Why does my child’s father not check in on him?

6 replies

Picklemummy1 · 13/11/2025 15:25

My son (2.5) sees his father every other weekend for a few hours. Refused to have him this weekend because our son was ill (I don’t get the choice but ok). Now he has an older son and will have him no matter what the circumstances, am I being an asshole for being so annoyed and upset for my child? He treats them so differently and I don’t want my son growing up thinking he’s less than his older brother :(

OP posts:
Picklemummy1 · 13/11/2025 15:26

Oh also to add, he doesn’t once check in and see how he is over the 2 weeks he doesn’t see him. Or if he’s ill, he doesn’t ask how he is doing. Yet, he FaceTimes his other child 3 times a week and texts his mum asking for updates on school etc.

OP posts:
DaisyChain505 · 13/11/2025 16:03

It doesn’t matter why, he just doesn’t and unfortunately you cannot control his behaviour so stop wasting your time and energy trying to figure it out.

Focus on being a great parent to your son and making your little bubble with him a safe and happy one.

RedToothBrush · 13/11/2025 16:06

Cos he doesn't give a shit.

You can't change this. He won't do it just because you demand it. It will just lead to him having a worse relationship with you which in terms will make his relationship with your son worse.

Make the most of what he does do and don't expect more.

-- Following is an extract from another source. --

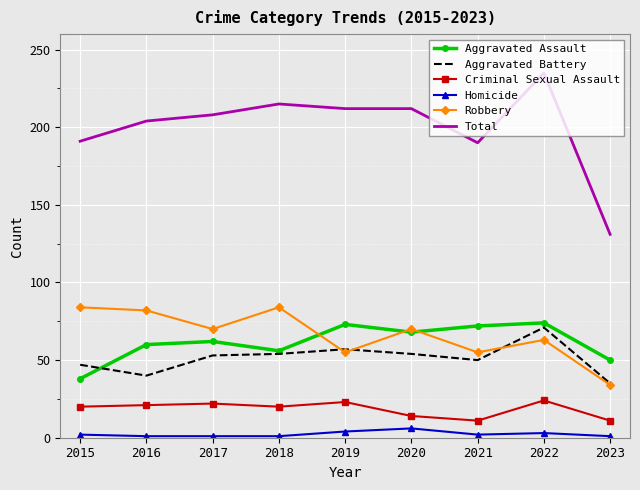

The value of Robbery at 2017 is 70. True or false?

True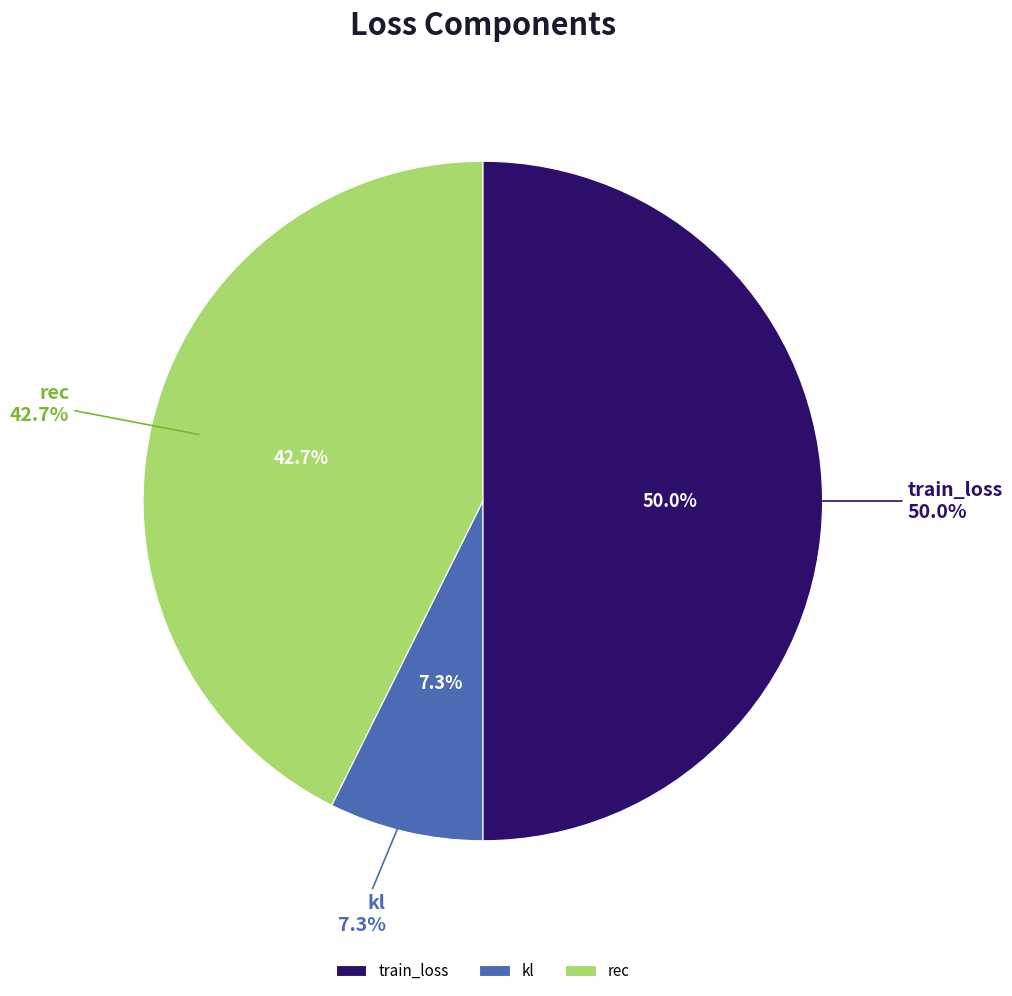

Which slice is the largest?

train_loss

Learn to live with it and find a way to explain to your son that it's just the way things are because his Dad is busy with other things and try and the make the best of things otherwise.

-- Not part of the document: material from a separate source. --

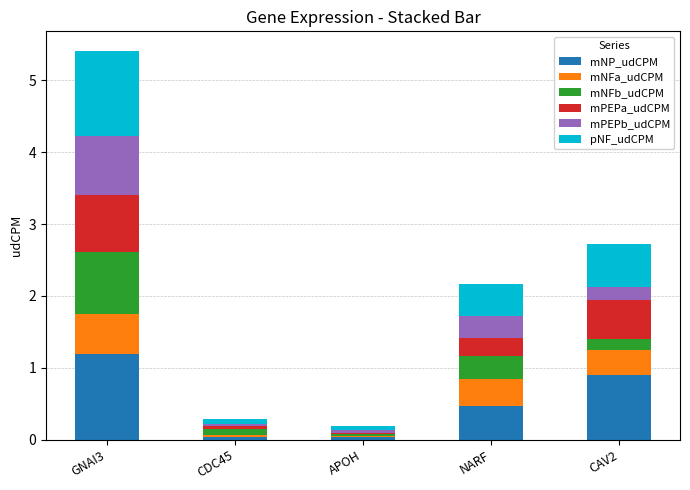

Are the bars grouped side by side (vs. stacked)?

No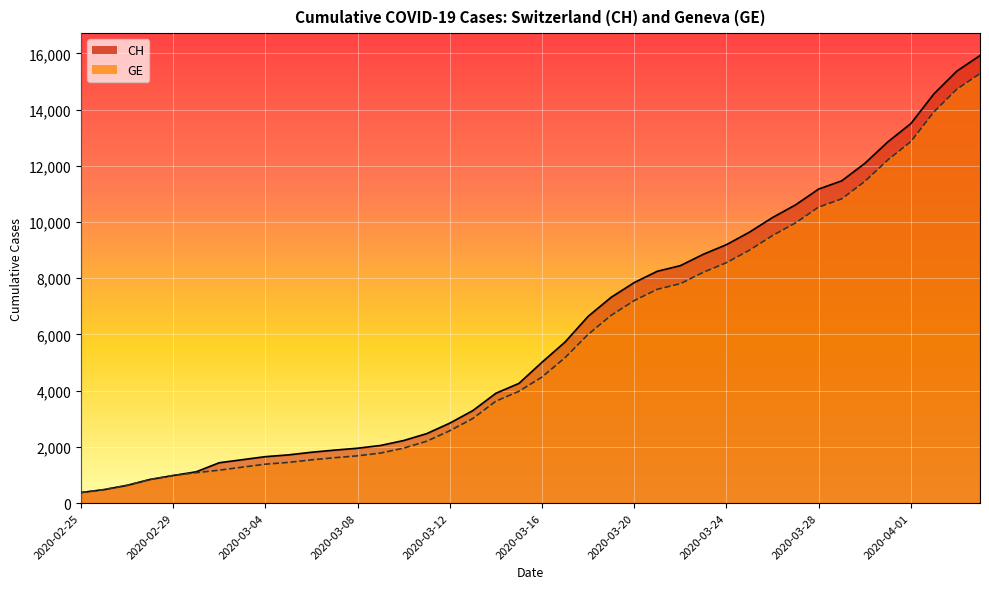

Which series changed the most between 2020-03-01 and 2020-03-23?

CH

You are on a hiding to nothing by expecting anything else.

AttilaTheMeerkat · 13/11/2025 16:11

Stop trying to figure him out.

I would keep your son well away from him given how flaky he is when it comes to contact of any sort. It's not your fault nor your child's his dad is the ways he is. If he is that bothered about seeing your son then he can do so via the use of a contact centre.

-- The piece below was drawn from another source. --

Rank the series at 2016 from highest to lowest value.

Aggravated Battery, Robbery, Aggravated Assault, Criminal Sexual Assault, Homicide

Does he pay maintenance for his child?. If not I would pursue a claim.

Ensure that your son going forward has emotionally healthy role models, both male and female, in his life. He will thank you for doing this for him.

TalulahJP · 13/11/2025 16:12

Does he think he’s not the dad?

isthesolution · 13/11/2025 16:15

How do you know he treats the older son in that way? Maybe he used to but doesn’t any more?